# Tapping Out Single Bevel Knives



## YG420 (Feb 15, 2021)

The edge on the ura side towards the tip of my Nigara sakimaru wasnt touching the stones, so a burr would just form on the ura side and the edge would just be a crumbly mess. I then manned up and tried tapping it out like they do on kanna planes and it worked really well and the knife tip didnt break off lol. I was hesitating at first because kanna planes seem to have much more soft iron than single bev knives. I wish I wouldve tried this method on my kato yanagiba that was all bent and twisted all over the place but oh well. Anways just wondering if anyone has done this before on knives?


----------



## M1k3 (Feb 16, 2021)

I've done it once. Luckily it was bent the same way as yours. Not sure how I'd accomplish it if was bent the other direction.


----------



## YG420 (Feb 16, 2021)

M1k3 said:


> I've done it once. Luckily it was bent the same way as yours. Not sure how I'd accomplish it if was bent the other direction.


Was it a yanagiba?


----------



## M1k3 (Feb 16, 2021)

YG420 said:


> Was it a yanagiba?


Yes. The tip was curved up when placed on the Ura.


----------



## RDalman (Feb 17, 2021)

Awesome to see more try straighten their laminated knives!
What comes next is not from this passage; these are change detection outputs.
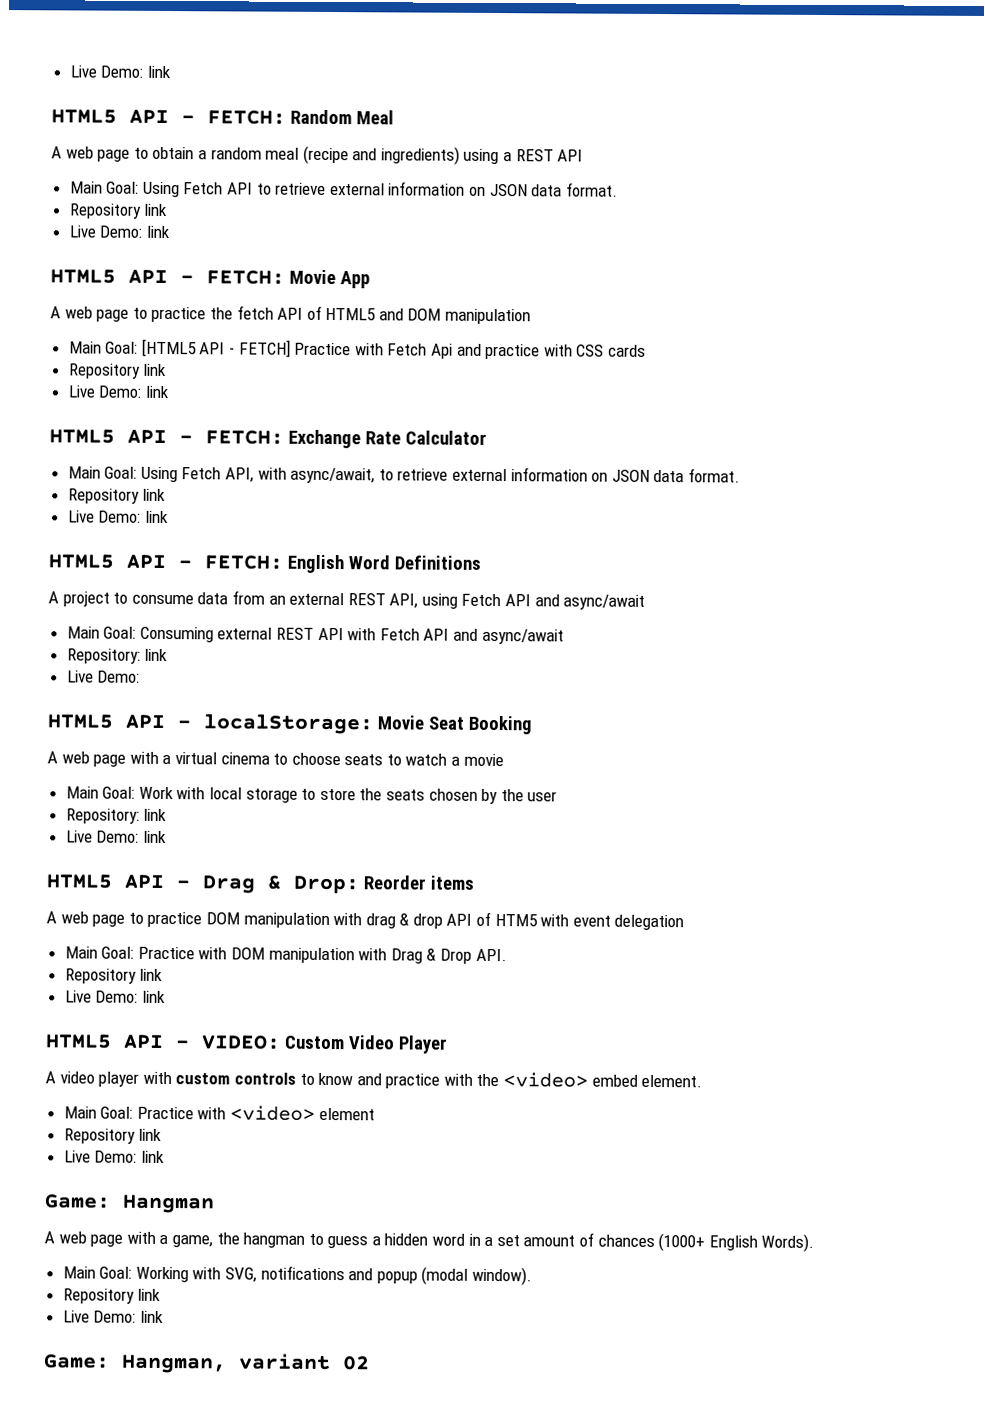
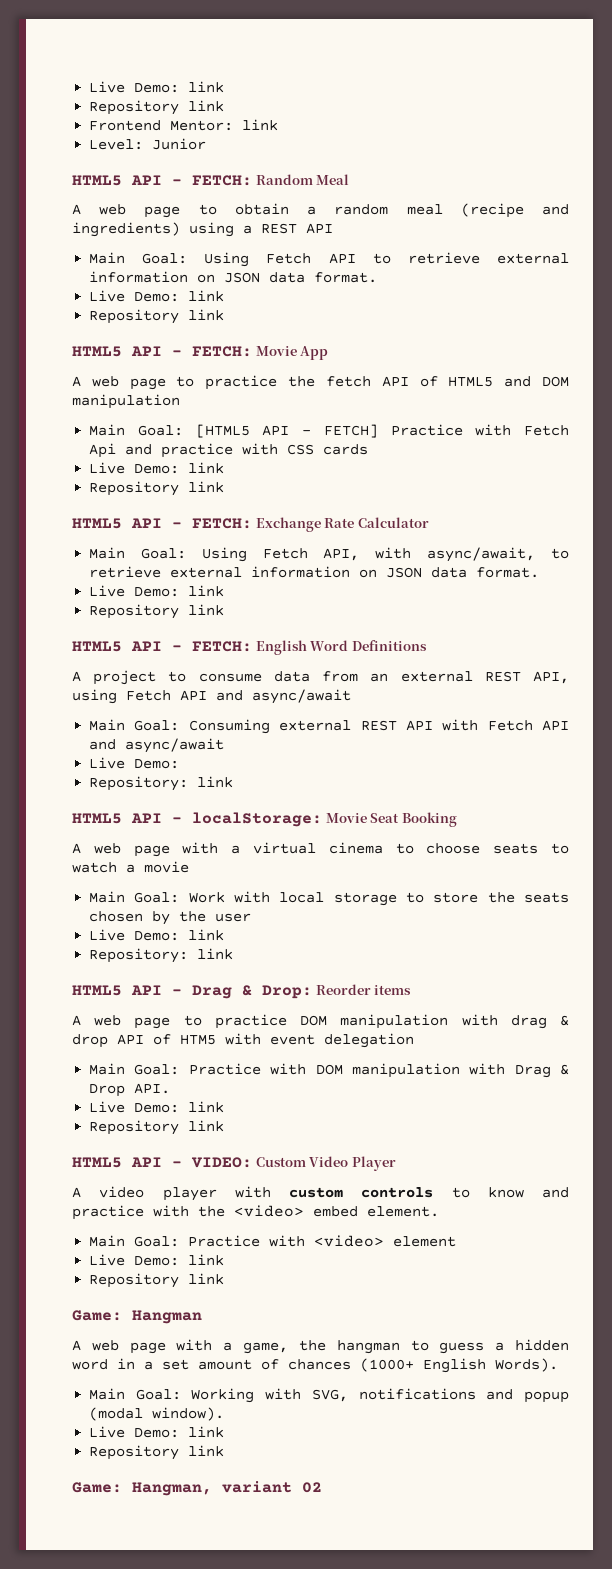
[69,65,171,79] Live Demo: link -> [89,81,225,93] [89,100,225,115] [89,119,279,131] [89,138,207,150] Live Demo: link // Repository link // Frontend Mentor: link // Level: Junior
[68,203,169,219] [68,225,143,238] Repository link // Live Demo: -> [89,290,225,302] [89,309,180,324] Live Demo: link // Repository
[67,363,168,379] [67,385,142,398] Repository link // Live Demo: -> [89,462,225,474] [89,481,180,496] Live Demo: link // Repository
[67,488,167,504] [67,510,142,523] Repository link // Live Demo: -> [89,585,225,597] [89,604,180,619] Live Demo: link // Repository
[66,648,169,664] [66,670,141,683] // Repository: link // Live Demo: -> [89,757,180,769] [89,776,234,791] // Live Demo: // Repository: link
[65,808,168,824] [65,830,140,843] Repository: link // Live Demo: -> [89,929,225,941] [89,948,189,963] Live Demo: link // Repository:
[64,968,164,984] [64,990,139,1003] Repository link // Live Demo: -> [89,1101,225,1113] [89,1120,180,1135] Live Demo: link // Repository
[63,1128,163,1144] [63,1150,138,1163] Repository link // Live Demo: -> [89,1254,225,1266] [89,1273,180,1288] Live Demo: link // Repository
[62,1288,162,1304] [62,1310,137,1323] Repository link // Live Demo: -> [89,1426,225,1438] [89,1445,180,1460] Live Demo: link // Repository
I just want to add a detail to this subject. If we exclude possible existence of absolute perfection regarding a truly level, dead flat, ura side: *this is the kind of bend you might want to have *on your single bevel, but ofc, very close to straight ideally. Bend in the opposite way will mean you cant sharpen spots on the ura side and if you try you will alter your knives profile quickly. So a light light lift on the tip section in sharpening would be ok to do I would say.


----------